- Born: 1951 (age 74–75)
- Occupations: Art collector; Philanthropist;
- Spouse: Shiv Nadar
- Children: Roshni
- Website: knma.in

= Kiran Nadar =

Indian art collector and philanthropist (born 1951)

Kiran Shiv Nadar (born 1951) is an Indian art collector and philanthropist. Nadar is the wife of Shiv Nadar, the founder of HCL Technologies, She is a trustee of the Shiv Nadar Foundation and chairperson of the Kiran Nadar Museum of Art. She won a bronze medal representing India in the 2018 Asian Games in the Bridge Mixed team event. She was awarded the Padma Shri in 2024.

== Personal life ==
Nadar met her husband, Shiv Nadar, at an advertising agency where she worked. They have a daughter Roshni Nadar. Nadar is also one of the leading contract bridge players in India.

== Career ==
Nadar started her career in advertising as a communications and brands professional at MCM. Nadar then joined NIIT and helped shape the brand.

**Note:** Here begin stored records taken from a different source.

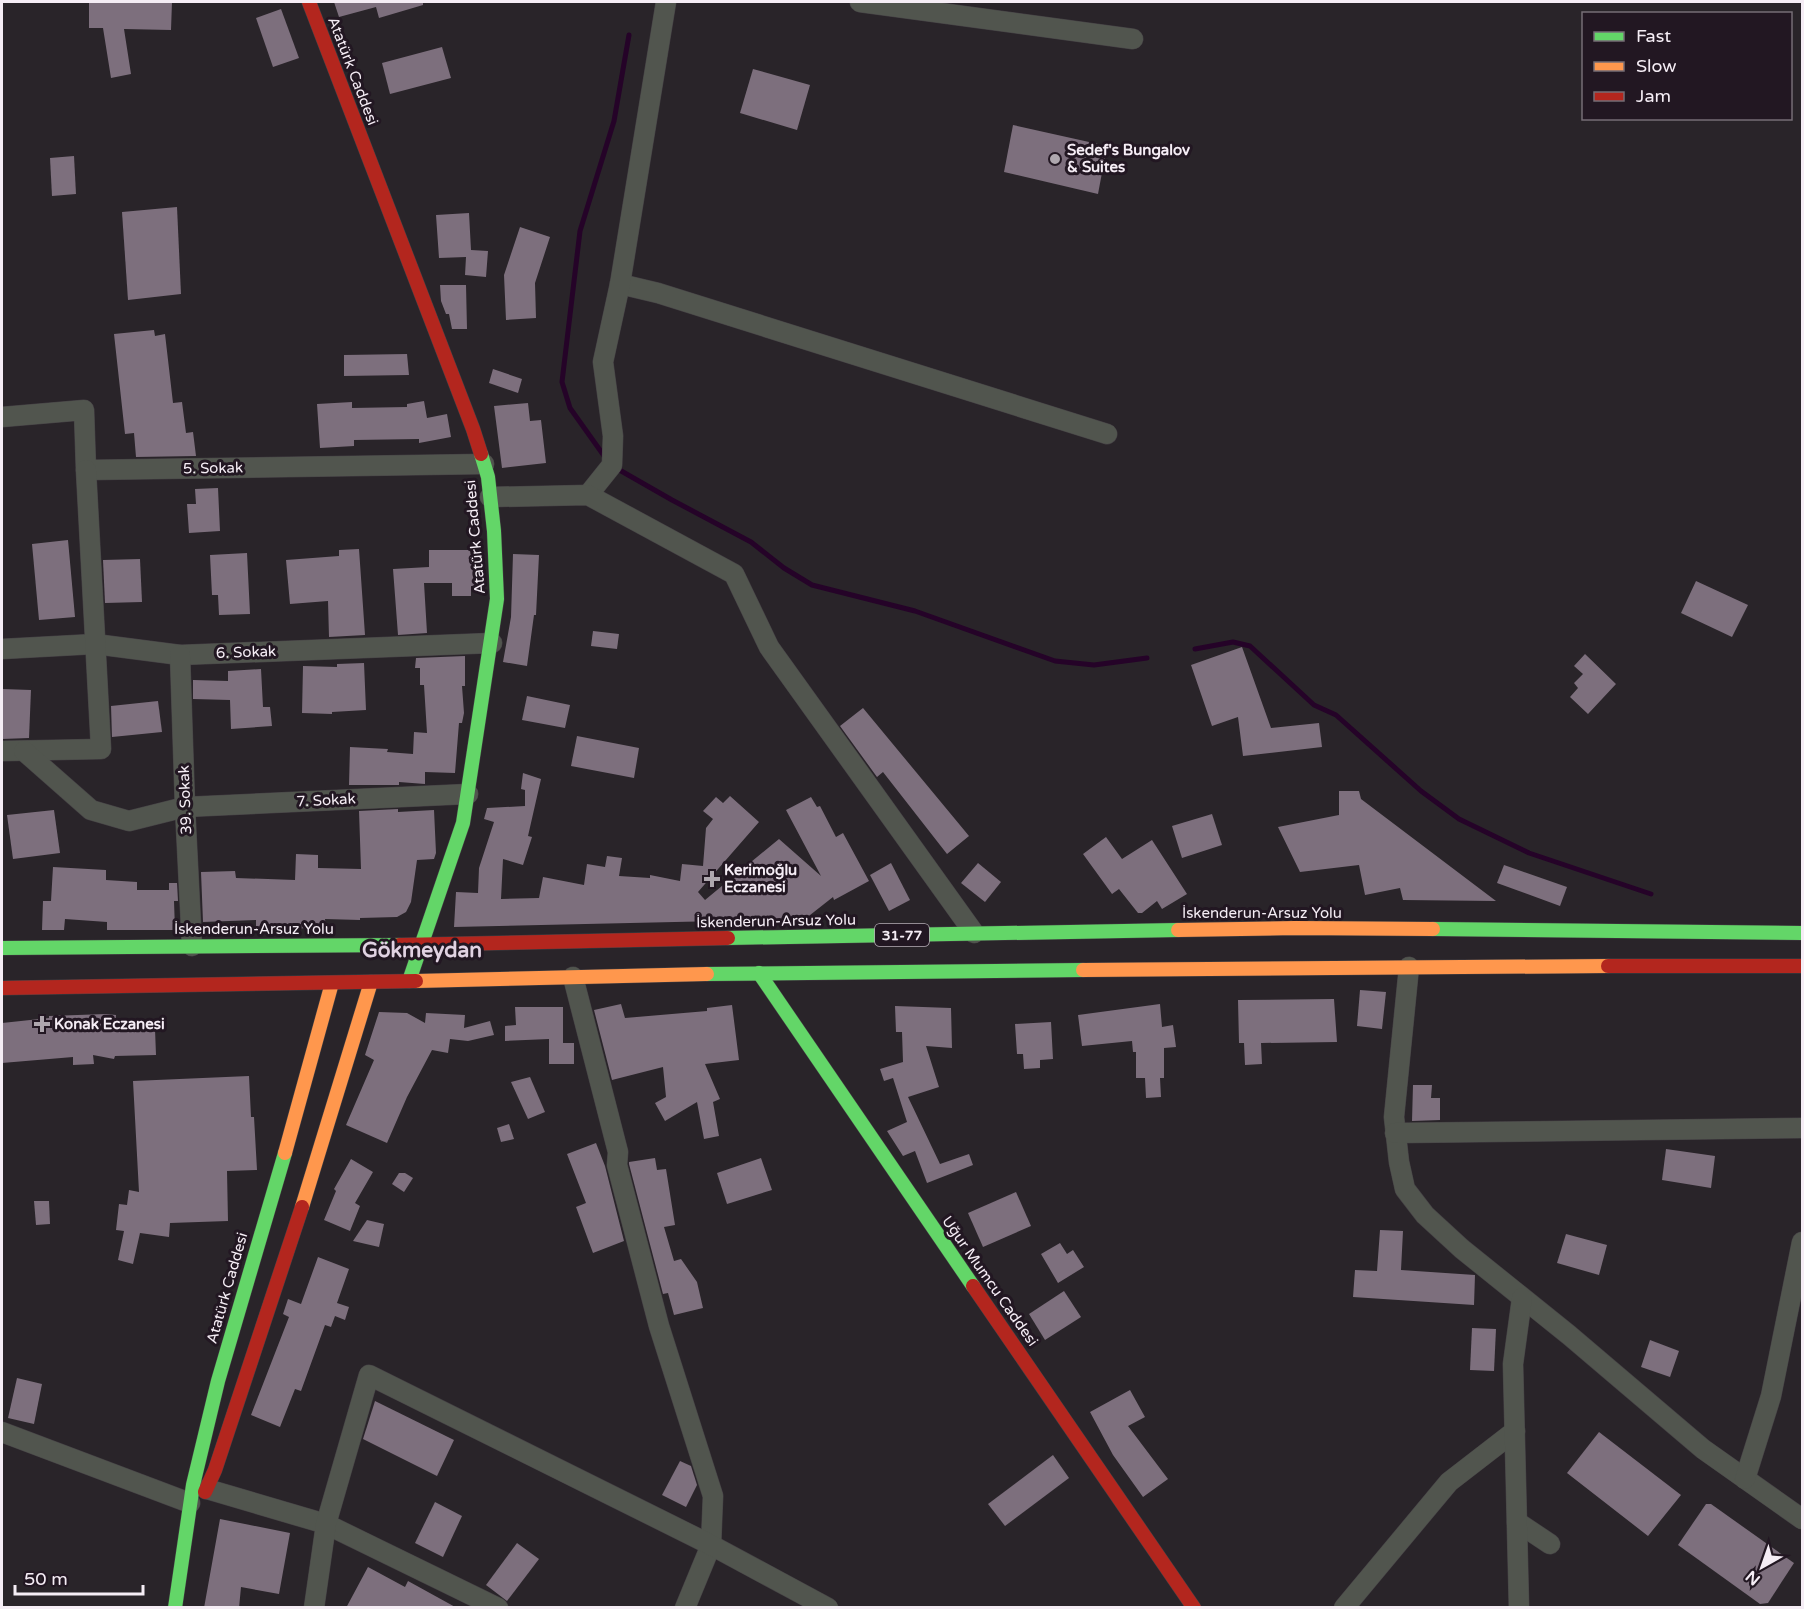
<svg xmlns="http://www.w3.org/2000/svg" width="1804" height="1609" font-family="'Varela Round',sans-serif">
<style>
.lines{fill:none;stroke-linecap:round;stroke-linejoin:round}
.stream{stroke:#250328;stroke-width:5}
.building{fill:#7d6f7d}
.street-casing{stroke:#454145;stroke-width:21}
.fast-casing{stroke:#454145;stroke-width:15}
.slow-casing{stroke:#454145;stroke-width:15}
.jam-casing{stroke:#454145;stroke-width:15}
.street{stroke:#51554e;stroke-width:20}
.fast{stroke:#63d668;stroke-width:14}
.slow{stroke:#ff974d;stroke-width:14}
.jam{stroke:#b3261e;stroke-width:14}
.poi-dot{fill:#aea7ae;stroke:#221722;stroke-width:2}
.labels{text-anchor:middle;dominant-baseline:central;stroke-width:6;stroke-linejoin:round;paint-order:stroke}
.shield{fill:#221722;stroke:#b6adb6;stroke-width:1.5}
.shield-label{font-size:14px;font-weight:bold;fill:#f5edf5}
.street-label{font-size:15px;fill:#f5edf5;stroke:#221722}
.poi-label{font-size:15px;font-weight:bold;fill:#f5edf5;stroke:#221722;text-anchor:start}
.district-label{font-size:21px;font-weight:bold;fill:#e1d2e2;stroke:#221722}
</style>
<rect width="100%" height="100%" fill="#292429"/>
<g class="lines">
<!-- stream -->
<g class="stream">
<polyline points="607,460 570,408 562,382 580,231 614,121 629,35"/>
<polyline points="616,468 672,500 751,542 784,568 812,585 915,611 1055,661 1094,665 1147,658"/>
<polyline points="1195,649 1233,642 1250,646 1314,705 1336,715 1421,791 1459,819 1529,853 1651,894"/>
</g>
</g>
<!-- building -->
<g class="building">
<polygon points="89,2 172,2 171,30 124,29 131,74 111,78 103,28 89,28"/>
<polygon points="334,2 423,2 423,5 379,18 376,7 339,17"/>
<polygon points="281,9 299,58 273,67 256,18"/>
<polygon points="442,47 451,78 390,94 382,63"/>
<polygon points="753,69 810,85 797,130 740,113"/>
<polygon points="1013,125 1107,146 1098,194 1004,172"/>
<polygon points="74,156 76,194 52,196 50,158"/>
<polygon points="177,207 181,294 128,300 122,212"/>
<polygon points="469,213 471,250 488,251 486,277 465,275 466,257 439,258 436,215"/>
<polygon points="520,227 550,237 535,283 536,318 506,320 504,275"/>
<polygon points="440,285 466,285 467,329 452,329 449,314 446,314 441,301"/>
<polygon points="154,330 155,336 165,334 173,403 182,402 186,433 193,432 196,456 136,457 134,433 125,434 114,334"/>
<polygon points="407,354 409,375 344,376 344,355"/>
<polygon points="493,369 522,379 518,393 489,383"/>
<polygon points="424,401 427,418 447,414 451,437 419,443 419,439 354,440 354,446 320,448 317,404 352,402 352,408 407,407 407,404"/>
<polygon points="528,403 530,421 541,420 546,463 502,468 494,406"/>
<polygon points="218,488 220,531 189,533 187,504 196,504 195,489"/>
<polygon points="68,540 75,617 39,620 32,544"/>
<polygon points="359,549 365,635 329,637 328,601 290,604 286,560 339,556 339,550"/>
<polygon points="429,550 470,550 471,557 479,557 481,586 471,586 471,596 452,596 452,583 424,583 427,633 398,635 393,569 429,567"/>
<polygon points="247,553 250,614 219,615 218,595 212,595 210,555"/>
<polygon points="513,554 539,555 536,615 534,615 527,666 503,662 511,617"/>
<polygon points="140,559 142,602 105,603 103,560"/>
<polygon points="1696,581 1748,605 1732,637 1681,613"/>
<polygon points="593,631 619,634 617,649 591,646"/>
<polygon points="1242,647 1271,728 1319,723 1322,747 1243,756 1238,717 1212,726 1191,665"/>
<polygon points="1585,654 1616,684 1588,714 1570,697 1578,688 1574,683 1583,674 1574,666"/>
<polygon points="465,656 465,686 462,686 464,713 462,723 459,723 455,773 425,772 425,784 399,782 399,785 349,785 350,747 388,749 387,752 413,754 414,732 427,733 424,685 420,685 420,668 415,668 416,658"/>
<polygon points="364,663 366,710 332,712 332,714 302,713 303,666 337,667 337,664"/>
<polygon points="261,669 263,707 270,707 272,726 231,729 230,700 193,699 193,680 228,681 228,671"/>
<polygon points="2,689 31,690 29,738 2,739"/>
<polygon points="527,696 570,705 565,728 522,720"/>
<polygon points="158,701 162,732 112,737 111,706"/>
<polygon points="863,708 969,836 947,854 883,772 877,777 840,726"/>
<polygon points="577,736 639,748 634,778 571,766"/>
<polygon points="523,773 541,779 528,836 532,837 523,865 503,859 501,899 539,898 543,877 584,885 587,864 605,867 607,856 622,858 619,876 650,878 650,875 680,881 682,864 703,866 706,828 713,819 703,811 716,797 723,803 730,796 759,822 698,892 705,900 779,839 821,876 786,810 811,797 817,807 820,806 836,837 843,833 869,881 834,900 833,897 805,919 454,927 456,892 478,893 479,868 494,822 484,819 487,808 525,806 525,790 521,789"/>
<polygon points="1339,791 1359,791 1361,799 1496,901 1403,900 1400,888 1365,895 1359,865 1300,872 1278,827 1339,815"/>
<polygon points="398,809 398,812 434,810 436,853 434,859 417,860 411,902 406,912 397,917 360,918 360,920 325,919 326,928 256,929 256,920 203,922 201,872 235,871 236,878 295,880 296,854 318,855 318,868 361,869 359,811"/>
<polygon points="54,810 60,853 13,859 7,815"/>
<polygon points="1212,814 1222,845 1182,858 1172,826"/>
<polygon points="1106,837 1122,859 1152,840 1187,894 1162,909 1157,901 1142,913 1138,913 1119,889 1112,894 1083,854"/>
<polygon points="891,863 910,900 889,911 870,875"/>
<polygon points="978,863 1001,882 985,902 961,883"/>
<polygon points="1504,865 1567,887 1560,906 1497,883"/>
<polygon points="53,867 106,870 106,880 137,882 137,890 169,890 169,883 177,883 178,901 174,901 175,930 107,930 107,922 65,919 64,930 42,930 43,901 51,901"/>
<polygon points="1360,990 1386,992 1382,1029 1357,1026"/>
<polygon points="1334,999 1337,1042 1261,1043 1262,1064 1245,1065 1244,1043 1239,1043 1238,1000"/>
<polygon points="621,1004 625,1018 707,1011 707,1008 732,1005 739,1060 705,1064 720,1099 713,1102 719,1136 704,1139 697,1102 665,1121 655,1103 666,1097 663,1067 612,1080 594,1010"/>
<polygon points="1160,1004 1162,1027 1173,1025 1176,1047 1164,1048 1164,1078 1160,1078 1161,1097 1146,1098 1145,1078 1136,1078 1136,1052 1133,1052 1132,1041 1082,1046 1078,1015"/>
<polygon points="895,1006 951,1008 952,1048 926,1046 939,1087 908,1097 940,1164 969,1154 973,1165 927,1183 915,1151 903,1156 887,1131 907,1122 893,1078 884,1081 880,1069 903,1062 902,1032 896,1032"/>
<polygon points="515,1007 563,1007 563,1043 574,1043 574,1064 549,1064 549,1039 505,1041 505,1026 516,1025"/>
<polygon points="379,1012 407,1013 425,1023 426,1013 465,1015 464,1028 490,1021 494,1035 468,1041 450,1039 448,1053 432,1050 407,1097 387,1143 346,1125 374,1060 365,1055"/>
<polygon points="106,1014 116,1015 115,1031 155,1029 156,1055 115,1056 114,1059 93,1055 94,1064 73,1065 73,1057 2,1063 2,1023 49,1018 49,1016"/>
<polygon points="1051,1022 1053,1059 1040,1060 1040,1068 1024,1069 1023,1054 1017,1054 1015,1024"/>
<polygon points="249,1076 251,1117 254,1117 257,1170 227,1171 228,1221 170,1223 169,1237 140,1233 133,1264 118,1260 124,1231 116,1230 119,1204 127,1205 129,1190 139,1192 133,1081"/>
<polygon points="530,1077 545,1112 528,1119 511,1082"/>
<polygon points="1413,1085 1432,1085 1431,1098 1440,1098 1440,1120 1412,1121"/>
<polygon points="509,1124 514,1139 501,1142 497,1128"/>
<polygon points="596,1143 605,1166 624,1241 593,1253 576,1207 586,1203 567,1154"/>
<polygon points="1666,1149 1715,1156 1711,1188 1662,1180"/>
<polygon points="655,1158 657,1170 666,1169 675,1225 664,1227 674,1261 681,1259 697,1282 703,1308 674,1315 668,1293 663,1294 629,1164 629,1162"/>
<polygon points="761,1158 772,1190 727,1204 717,1173"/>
<polygon points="351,1159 373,1172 355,1203 360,1206 350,1231 324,1220 336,1191 334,1189"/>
<polygon points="399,1173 405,1173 413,1178 404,1192 392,1184"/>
<polygon points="1016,1192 1031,1226 983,1247 968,1213"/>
<polygon points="34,1201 49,1201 50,1224 36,1225"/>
<polygon points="367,1220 384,1224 379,1247 353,1241"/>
<polygon points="1380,1230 1403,1231 1401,1270 1475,1275 1474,1305 1353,1297 1355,1270 1377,1271"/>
<polygon points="1566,1234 1607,1245 1599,1275 1557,1263"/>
<polygon points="1060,1243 1067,1254 1073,1250 1084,1267 1058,1283 1041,1254"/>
<polygon points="318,1257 349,1269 337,1303 349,1307 345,1320 335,1316 331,1327 325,1325 301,1391 295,1389 280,1427 251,1415 289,1317 283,1314 288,1299 301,1304"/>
<polygon points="1064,1291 1081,1317 1045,1340 1029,1314"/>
<polygon points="1472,1328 1496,1329 1494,1371 1470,1370"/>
<polygon points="1650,1340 1679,1351 1670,1377 1641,1367"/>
<polygon points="17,1378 42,1384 34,1424 8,1418"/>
<polygon points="1130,1390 1145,1417 1128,1426 1168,1479 1143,1497 1113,1455 1090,1412"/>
<polygon points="375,1401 454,1440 437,1476 363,1439"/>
<polygon points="1599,1432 1681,1495 1648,1536 1567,1473"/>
<polygon points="1053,1455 1069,1478 1005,1526 988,1504"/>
<polygon points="680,1461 691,1466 697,1485 686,1507 662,1495"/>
<polygon points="435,1502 462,1516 443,1557 415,1543"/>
<polygon points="1706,1504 1711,1504 1794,1563 1768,1603 1760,1604 1678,1545"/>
<polygon points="220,1519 290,1533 279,1594 241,1587 239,1608 204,1608"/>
<polygon points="517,1543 539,1559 507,1601 486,1585"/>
<polygon points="368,1567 405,1587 408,1581 457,1608 346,1608"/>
</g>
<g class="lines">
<!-- street casing -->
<g class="street-casing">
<g id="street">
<polyline points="860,2 1133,39"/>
<polyline points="620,284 658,293 1107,434"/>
<polyline points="2,417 84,410 86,470 484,464"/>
<polyline points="588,495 612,465 613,436 603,362 620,284 666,2"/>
<polyline points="490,497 588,495 734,574 769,647 974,933"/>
<polyline points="2,649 95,644 180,655 492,643"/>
<polyline points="180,655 185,807 192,946"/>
<polyline points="2,751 101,749 86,470"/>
<polyline points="24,751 91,810 129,821 185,807 468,794"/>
<polyline points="1409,967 1394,1117 1399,1162 1405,1189 1425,1215 1462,1249 1569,1335 1703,1449 1802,1519"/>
<polyline points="573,977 618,1152 617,1165 659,1326 713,1496 711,1545 685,1608"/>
<polyline points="1395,1133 1802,1128"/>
<polyline points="2,1432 190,1503"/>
<polyline points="1745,1479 1771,1396 1802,1242"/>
<polyline points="207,1489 326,1524 498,1608"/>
<polyline points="1517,1522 1550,1544"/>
<polyline points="314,1608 326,1524 369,1375 711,1545 828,1608"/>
<polyline points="1344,1608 1449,1482 1515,1431"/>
<polyline points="1519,1608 1513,1364 1522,1298"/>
</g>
</g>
<!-- fast casing -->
<g class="fast-casing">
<g id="fast">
<polyline points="1433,929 1802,933"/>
<polyline points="728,938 1178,930"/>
<polyline points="2,948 399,945"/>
<polyline points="759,973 973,1286"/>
<polyline points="707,974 1083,970"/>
<polyline points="409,981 463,823 497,599 494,531 488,477 481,454"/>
<polyline points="175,1608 193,1485 218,1381 285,1153"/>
</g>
</g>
<!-- slow casing -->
<g class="slow-casing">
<g id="slow">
<polyline points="1178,930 1295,928 1433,929"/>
<polyline points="1083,970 1608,966"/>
<polyline points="416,981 707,974"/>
<polyline points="285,1153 332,983"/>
<polyline points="302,1207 371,982"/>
</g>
</g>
<!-- jam casing -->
<g class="jam-casing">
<g id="jam">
<polyline points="309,2 473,429 481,454"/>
<polyline points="399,945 728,938"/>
<polyline points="1608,966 1802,966"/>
<polyline points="2,988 416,981"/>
<polyline points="973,1286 1194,1608"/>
<polyline points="205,1492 215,1470 302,1207"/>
</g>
</g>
<!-- street -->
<use href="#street" class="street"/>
<!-- fast -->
<use href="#fast" class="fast"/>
<!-- slow -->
<use href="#slow" class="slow"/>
<!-- jam -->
<use href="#jam" class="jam"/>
</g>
<!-- markers -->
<g class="poi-dot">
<circle cx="1055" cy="159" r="6"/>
<path d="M709 870h6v6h6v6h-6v6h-6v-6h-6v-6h6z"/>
<path d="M39 1015h6v6h6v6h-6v6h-6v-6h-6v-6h6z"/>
</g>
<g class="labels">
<!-- shield labels -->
<rect class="shield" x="875" y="924" width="54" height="22" rx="4.5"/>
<g class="shield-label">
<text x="902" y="935">31-77</text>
</g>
<!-- street labels -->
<g class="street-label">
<text transform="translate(353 71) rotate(69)">Atatürk Caddesi</text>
<text transform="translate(213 468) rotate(-1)">5. Sokak</text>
<text transform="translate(475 537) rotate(-95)">Atatürk Caddesi</text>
<text transform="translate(246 652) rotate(-2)">6. Sokak</text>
<text transform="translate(185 800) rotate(-92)">39. Sokak</text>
<text transform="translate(326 800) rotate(-3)">7. Sokak</text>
<text x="1262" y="913">İskenderun-Arsuz Yolu</text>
<text transform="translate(776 921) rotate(-1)">İskenderun-Arsuz Yolu</text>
<text x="254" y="929">İskenderun-Arsuz Yolu</text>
<text transform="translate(990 1281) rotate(55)">Uğur Mumcu Caddesi</text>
<text transform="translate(227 1288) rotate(-74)">Atatürk Caddesi</text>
</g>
<!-- poi labels -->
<g class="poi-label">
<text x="1067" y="150">Sedef's Bungalov<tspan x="1067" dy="17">&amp; Suites</tspan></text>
<text x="724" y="870">Kerimoğlu<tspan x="724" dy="17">Eczanesi</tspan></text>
<text x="54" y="1024">Konak Eczanesi</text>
</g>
<!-- district labels -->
<g class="district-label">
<text x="422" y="950">Gökmeydan</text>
</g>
</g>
<!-- border -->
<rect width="1804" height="1609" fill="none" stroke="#f5edf5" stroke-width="6"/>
<!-- legend -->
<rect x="1582" y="12" width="210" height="108" fill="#221722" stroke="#766d76" stroke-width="1.5"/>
<rect x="1594" y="32" width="30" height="9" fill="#63d668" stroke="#766d76" stroke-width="1.5"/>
<text x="1636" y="42" font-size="18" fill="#f5edf5">Fast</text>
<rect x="1594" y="62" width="30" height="9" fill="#ff974d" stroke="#766d76" stroke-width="1.5"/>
<text x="1636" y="72" font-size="18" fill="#f5edf5">Slow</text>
<rect x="1594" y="92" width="30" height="9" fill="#b3261e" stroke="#766d76" stroke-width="1.5"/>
<text x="1636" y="102" font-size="18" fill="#f5edf5">Jam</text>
<!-- north arrow -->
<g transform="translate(1762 1567) rotate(220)" stroke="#221722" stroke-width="4.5" paint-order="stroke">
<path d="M0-4.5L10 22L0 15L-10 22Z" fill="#f5edf5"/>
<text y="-9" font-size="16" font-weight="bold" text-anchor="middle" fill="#f5edf5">N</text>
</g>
<!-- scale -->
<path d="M15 1585v9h128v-9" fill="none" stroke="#f5edf5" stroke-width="3"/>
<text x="24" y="1585" font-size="18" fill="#f5edf5" stroke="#221722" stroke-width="4.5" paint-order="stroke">50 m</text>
</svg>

Currently, her roles include managing the SSN Trust, Public Health Foundation of India (PFHI), Rasaja Foundation and the Rajiv Gandhi Foundation to support young Muslim girls in their education in Uttar Pradesh.

== Contribution to Bridge ==
In an article in Forbes, she spoke about the multi-generational appeal of the game talking about octogenarian bridge players and a 13-year old World Champion Anshul Bhatt.

== Awards and accolades ==
In 2010, Kiran Nadar is acknowledged by Forbes Asian Magazine as a "hero of philanthropy" thanks to her launch of India's first private philanthropic museum.

Nadar is considered the maharani of the Indian art world thanks to her collection of 5,500 and more modern Southern Asian arts. She is an international council member of the Museum of Modern Art (MoMA) in New York and is also one of the top commonwealth bridge players in India. She is also a member of the "Formidable" and has brought back many laurels. Nadar also represented India in various international competitive bridge events and managed to earn the gold medal for India after 12 years. In February, she brought India gold from the 5th Commonwealth Nations Bridge Championship held at the Gold Coast, Australia.